## Jobs
1/ Retype the portion of the exhibit review starting with "The pastel painting" and going on through "state of transcendence.".
2/ In the records, starting with the line with "list § 15 odst." and going on through the line with "list užívání veřejného prostranství pro reklamní", replace "obecní úřad" with "městský úřad" and give only those lines, otherwise unchanged.

The pastel painting “Deep in the Heart of the Canyons,” by Rebecca Koeppen, is a landscape that captures a sense of transcendence through her use of light, both naturalistic and metaphoric– that’s light with a capital “L.” The reds and oranges that describe the rock walls highlight a sense of passion and ecstasy often reported in mystical traditions that accompany a state of transcendence.

Photographer Bob Spencer shows with simplicity of composition in “Sunflower and Shiprock,” that communication within the nonhuman world of vegetable and mineral – between a sunflower and a rock formation – is present and palpable. A calming blue-grey sky embraces each and acts as the medium of transmittal.

Humor – often a vehicle for the sacred – is demonstrated by C. Scott Hagler’s mixed-media sculpture “Curiously Strong Icon.” He plays with the idea of the religious icon in his tribute to the Virgin of Guadalupe, while reminding us to stay in a light place – that’s light with a capital “L.”

“ICON” is a rare and important exhibit for our community and is part of a larger Sacred Arts Festival held at St. Mark’s each fall. The art included was made for the expressed purpose of sharing one’s ideas of the sacred. “ICON” is not a theme show: I don’t believe an artist can successfully transmit the sacred in their work by simply fulfilling an assignment.

One could argue, as Judith Reynolds did in her statement during the festival’s roundtable discussion, that all art produced at earlier times in human history was created for sacred reasons: to remind us that we as humans are part of a larger world, both seen and unseen. The works included in “ICON” held my eye, intrigued my mind and touched my heart. Light, both real and metaphoric; color, dynamic and quiet; forms in nature and geometry; textures of the material and the emotional worlds – all come together to reveal that sacredness is communicated through the simple and through the complex. •

“ICON: Visual Expressions of the Sacred” is on display through Oct. 19 at St. Mark’s Episcopal Church, 910 E. Third Ave.

Spatial annotation entries
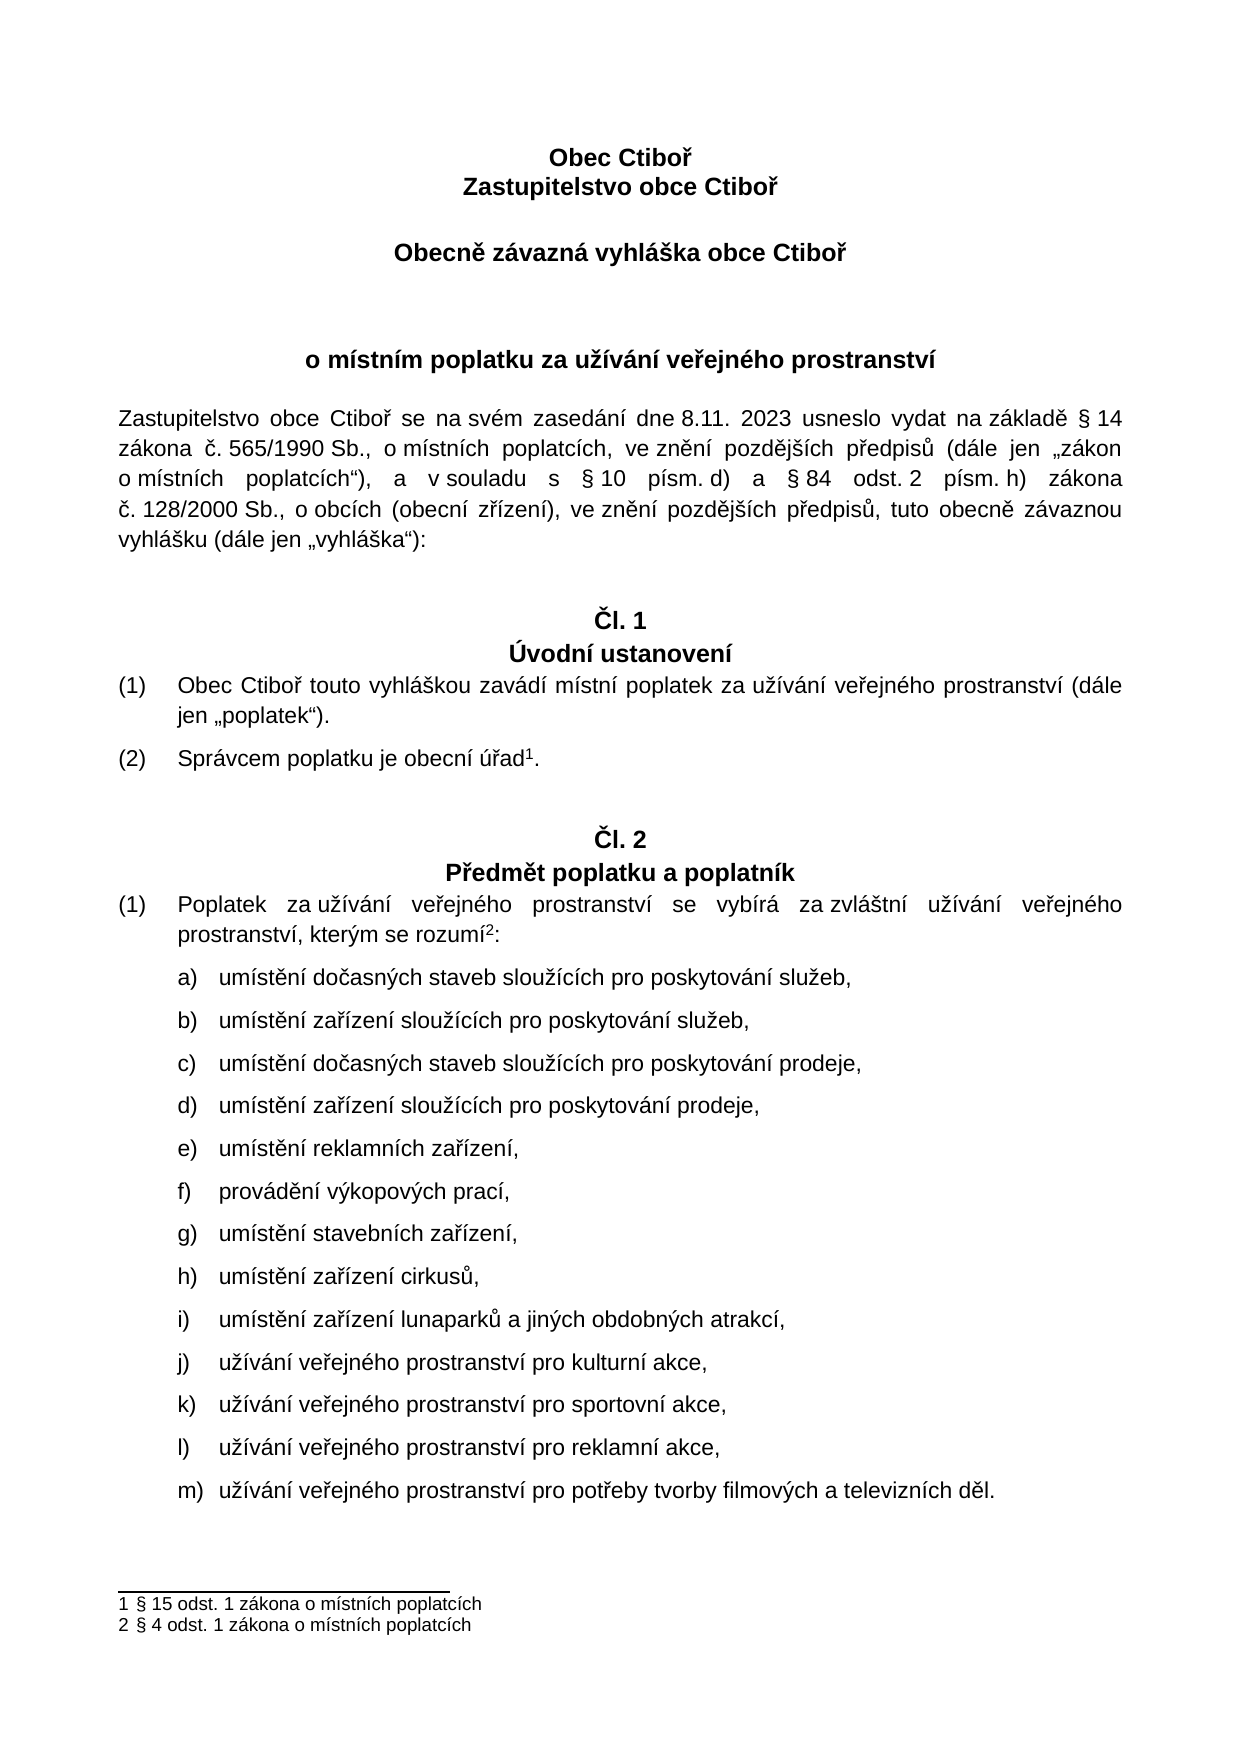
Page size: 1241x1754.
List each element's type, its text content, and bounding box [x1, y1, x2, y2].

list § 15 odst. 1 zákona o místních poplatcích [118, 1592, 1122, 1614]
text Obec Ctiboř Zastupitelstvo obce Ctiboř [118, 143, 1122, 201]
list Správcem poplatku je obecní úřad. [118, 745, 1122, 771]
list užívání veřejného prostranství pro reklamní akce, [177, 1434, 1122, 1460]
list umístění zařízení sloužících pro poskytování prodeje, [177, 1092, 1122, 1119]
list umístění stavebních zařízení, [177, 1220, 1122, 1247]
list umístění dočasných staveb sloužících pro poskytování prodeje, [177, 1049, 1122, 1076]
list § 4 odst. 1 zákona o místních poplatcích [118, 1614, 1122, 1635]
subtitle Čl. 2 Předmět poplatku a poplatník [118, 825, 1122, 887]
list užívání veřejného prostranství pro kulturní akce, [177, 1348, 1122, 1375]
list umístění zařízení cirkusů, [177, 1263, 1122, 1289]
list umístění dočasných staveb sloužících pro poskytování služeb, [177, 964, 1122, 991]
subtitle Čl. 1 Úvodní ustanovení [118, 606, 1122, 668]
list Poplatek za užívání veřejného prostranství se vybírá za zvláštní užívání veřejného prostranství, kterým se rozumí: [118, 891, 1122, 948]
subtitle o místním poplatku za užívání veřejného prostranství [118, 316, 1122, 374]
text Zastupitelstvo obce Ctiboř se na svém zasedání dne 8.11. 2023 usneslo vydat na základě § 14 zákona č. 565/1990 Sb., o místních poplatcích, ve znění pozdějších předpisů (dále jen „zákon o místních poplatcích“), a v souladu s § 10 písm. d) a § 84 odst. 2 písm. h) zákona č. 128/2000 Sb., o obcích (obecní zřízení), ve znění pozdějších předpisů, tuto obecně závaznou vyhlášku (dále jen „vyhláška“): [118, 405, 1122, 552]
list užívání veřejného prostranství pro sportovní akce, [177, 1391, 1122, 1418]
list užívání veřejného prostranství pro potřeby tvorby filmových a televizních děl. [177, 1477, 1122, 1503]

## Replies
1/
The pastel painting “Deep in the Heart of the Canyons,” by Rebecca Koeppen, is a landscape that captures a sense of transcendence through her use of light, both naturalistic and metaphoric– that’s light with a capital “L.” The reds and oranges that describe the rock walls highlight a sense of passion and ecstasy often reported in mystical traditions that accompany a state of transcendence.

2/
list § 15 odst. 1 zákona o místních poplatcích [118, 1592, 1122, 1614]
text Obec Ctiboř Zastupitelstvo obce Ctiboř [118, 143, 1122, 201]
list Správcem poplatku je městský úřad. [118, 745, 1122, 771]
list užívání veřejného prostranství pro reklamní akce, [177, 1434, 1122, 1460]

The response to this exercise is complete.